-- Testo fornito --
----
Lo Spirito Santo è all’opera

Il volto nuovo della santità nella Chiesa è frutto di colui che gli orientali chiamano l’“iconografo interiore”, cioè lo Spirito Santo e santificatore, colui che dipinge nei volti dei santi e delle sante i tratti del Santo: Cristo; o, se vogliamo, è il plasmatore divino delle creature nuove, l’artista divino – lo Spirito Santo – che modella e configura le persone con un lavorio degno dei migliori capolavori degli artisti. È come l’esecutore di un bozzetto trinitario – l’immagine di ciascuno di noi che è impressa in Dio.

 

Tutto però in quella “sinergia” – collaborazione – che è richiesta alla libertà dell’uomo, vale a dire quella risposta di libertà, e di docilità da parte di tutti, in quel gran laboratorio iconografico o scultoreo, se vogliamo, che è la Chiesa e il mondo, luoghi della presenza viva ed attiva dello Spirito Santo. Una santità dal volto universale. Un recente libro della comunità di Bose, dal titolo Il libro dei testimoni. Martirologio ecumenico1, ci può abituare ad avere una visione più aperta della santità attraverso la memoria di tanti fratelli e sorelle santi, tutti però capolavori dello Spirito Santo, artefice di ogni santificazione, appartenenti
alle diverse confessioni cristiane, alle diverse religioni mondiali. Certamente non tutti sono beati o santi in senso stretto, ma molti di essi portano la novità della testimonianza viva di Cristo.
 

Noi viviamo in un tempo particolarmente ricco di fermenti spirituali e carismatici nella Chiesa, che ripropongono la chiamata universale alla santità e guidano le persone anche verso questo raggiungimento della vocazione cristiana2. L’Esortazione apostolica Christifideles laici nn. 16-17 ha segnalato, ormai più di un decennio fa, l’urgenza di una santità laicale. Ha ricordato quanto fu affermato nel Sinodo straordinario del 1985: “I santi e le sante sono stati fonti e origine di rinnovamento nelle più difficili circostanze in tutta la storia della Chiesa” (n. 16); ma ha messo in luce le nuove vie della santità laicale nelle realtà temporali e terrene, e anche nelle diverse aree culturali e geografiche della Chiesa. Una delle proposizioni
di quel Sinodo, riportata dall’Esortazione, diceva così: “Le Chiese locali e soprattutto le Chiese più giovani debbono riconoscere attentamente fra i propri membri quegli uomini e quelle donne che hanno offerto in tali condizioni – le condizioni quotidiane nel mondo e lo stato coniugale – la testimonianza della santità e che possano essere di esempio agli altri affinché, se si dia il caso, li propongano per la beatificazione e la canonizzazione”.
----
-- Dati archiviati --
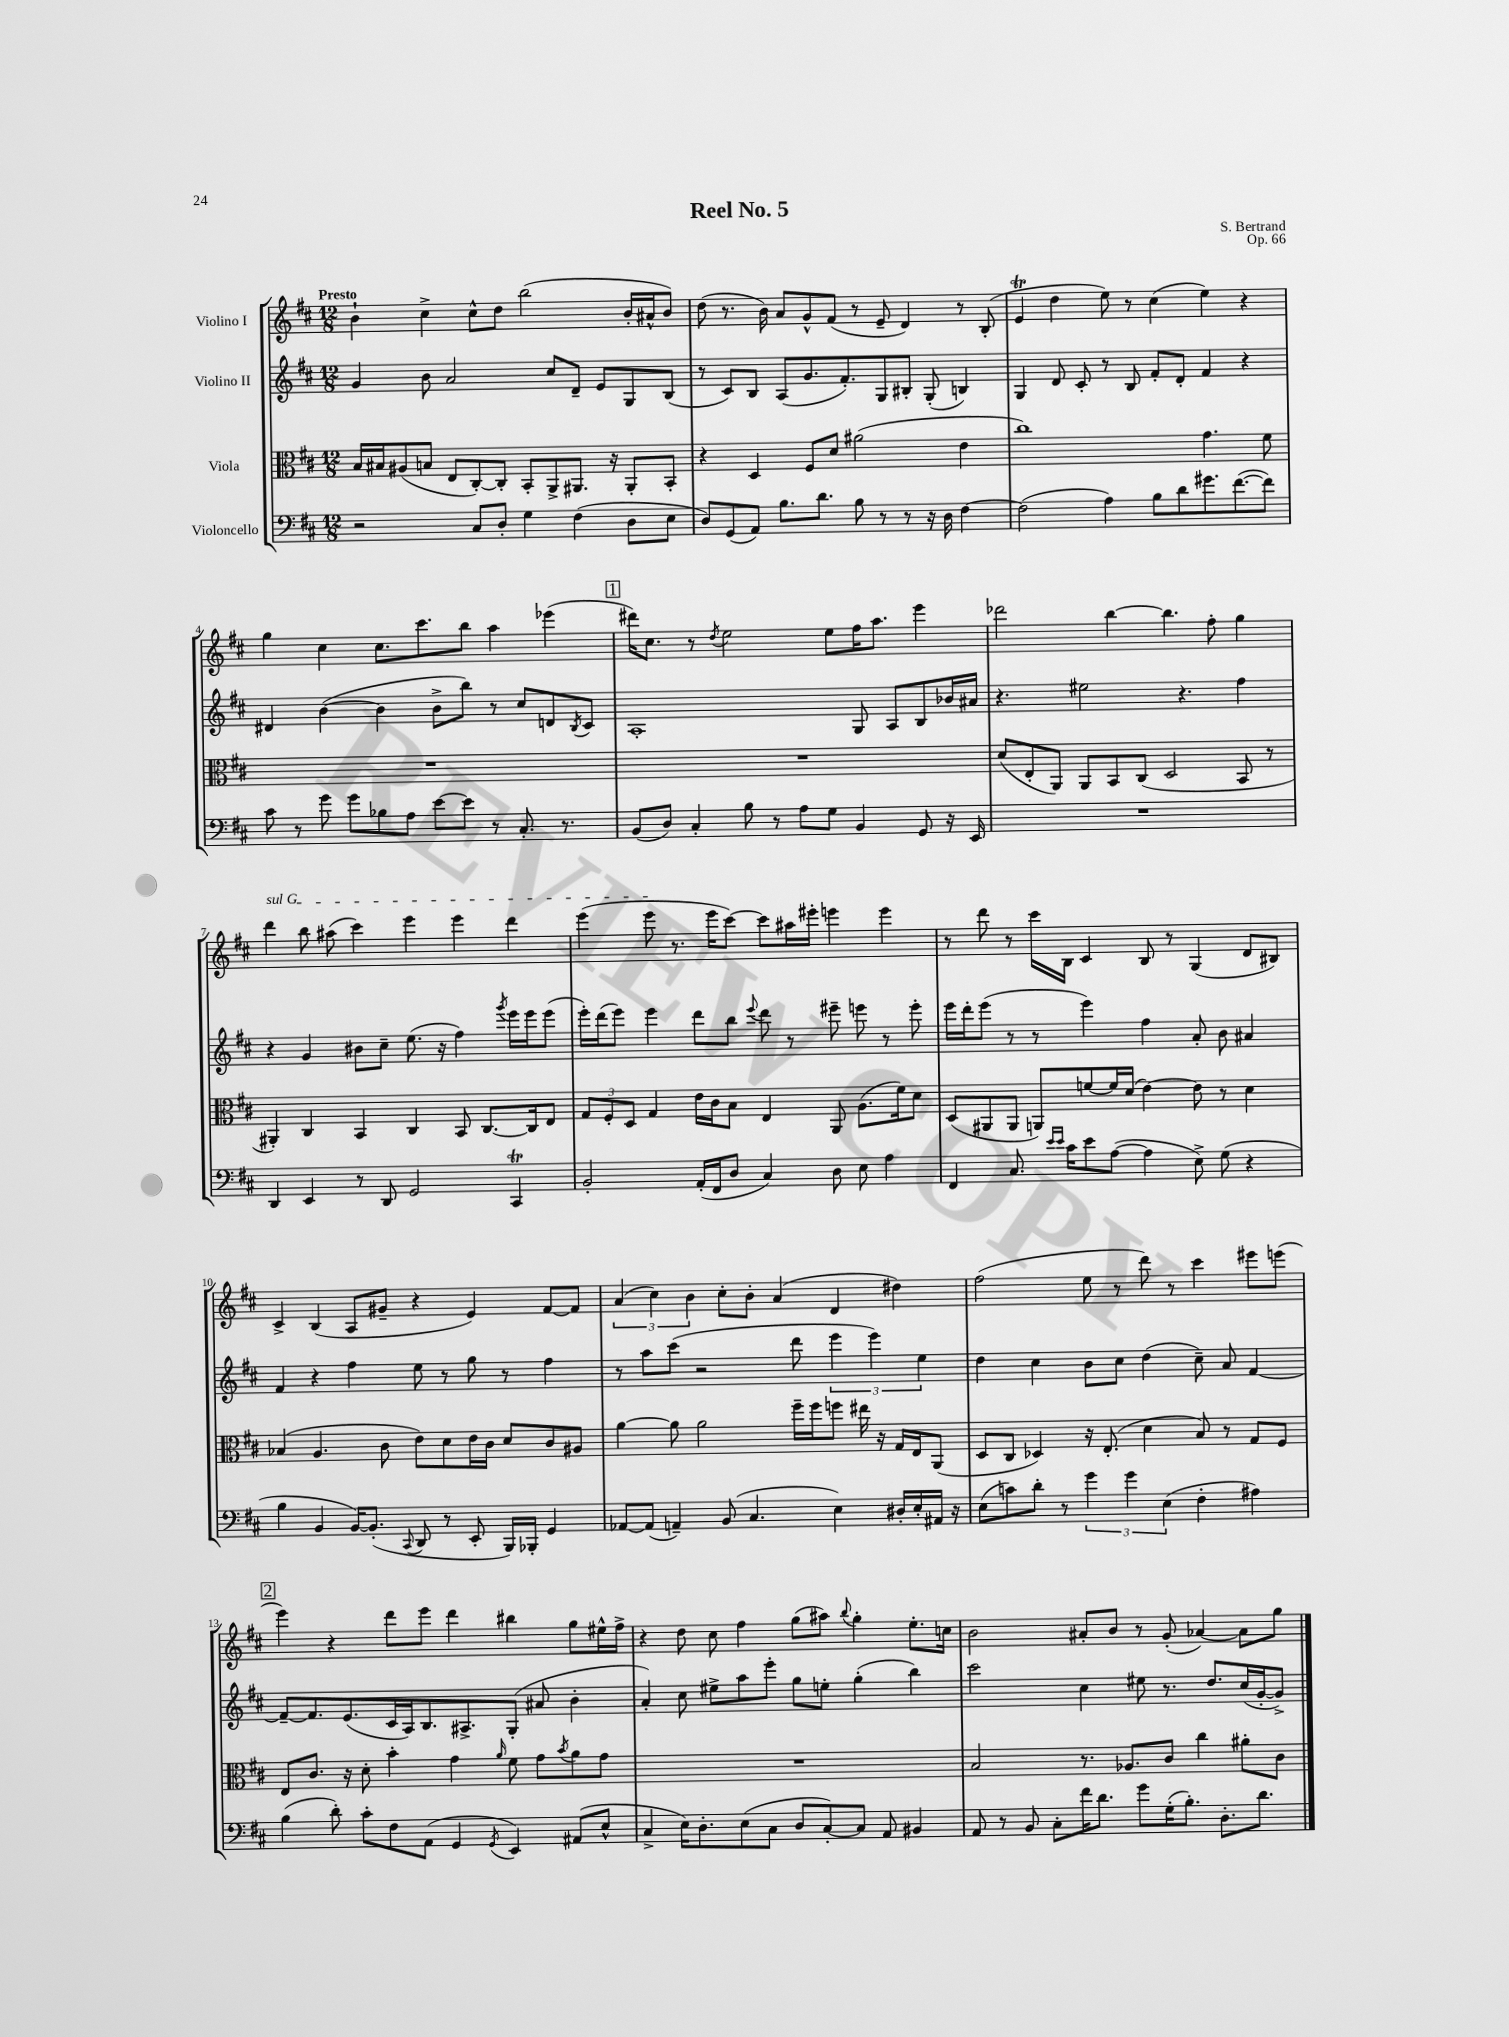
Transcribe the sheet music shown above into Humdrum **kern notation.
----
-- Quesiti --
**1.** Secondo il testo sulla santità, quale documento ha segnalato l'urgenza di una santità laicale?
**2.** Riscrivi in forma più breve il paragrafo del testo sulla santità che inizia con "Tutto però in quella “sinergia”", mantenendone i fatti principali.
**3.** Prosegui il testo sulla santità nella Chiesa a partire dalla sua ultima frase.

-- Risposte ai quesiti --
**1.** L'Esortazione apostolica Christifideles laici, ai nn. 16-17.

**2.** La santità richiede una "sinergia", cioè la collaborazione della libertà e della docilità umana. Avviene nella Chiesa e nel mondo, luoghi della presenza viva e attiva dello Spirito Santo. È una santità dal volto universale. Il libro della comunità di Bose "Il libro dei testimoni. Martirologio ecumenico" aiuta a vederla in modo più aperto. Lo fa ricordando fratelli e sorelle di diverse confessioni cristiane e religioni mondiali, tutti capolavori dello Spirito Santo. Non tutti sono beati o santi in senso stretto, ma molti portano la testimonianza viva di Cristo.

**3.**
 

Nel n. 30, fra le caratteristiche dei movimenti e delle associazioni ecclesiali viene messo in luce l’anelito verso la santità, anche come criterio iniziale e principale di ecclesialità con queste parole: "il primato dato alla santità, manifestata nei frutti della grazia che lo Spirito produce nei fedeli” come crescita verso la pienezza della vita cristiana e la perfezione della carità. In tal senso ogni e qualsiasi aggregazione di fedeli laici è chiamata ad essere sempre più strumento di santità nella Chiesa, favorendo e incoraggiando “una più intima unità tra la vita pratica dei membri e la loro fede”. Oggi si parla di nuovi modelli di santità, di nuove testimonianze di virtù eroiche vissute nelle condizioni comuni e ordinarie dell’esistenza umana. Abbiamo bisogno anche di santi con un pizzico di novità. Anzi, c’è ormai quasi il desiderio di cogliere perfino nelle procedure per la canonizzazione di nuovi santi e sante da parte della Chiesa, questa novità epocale.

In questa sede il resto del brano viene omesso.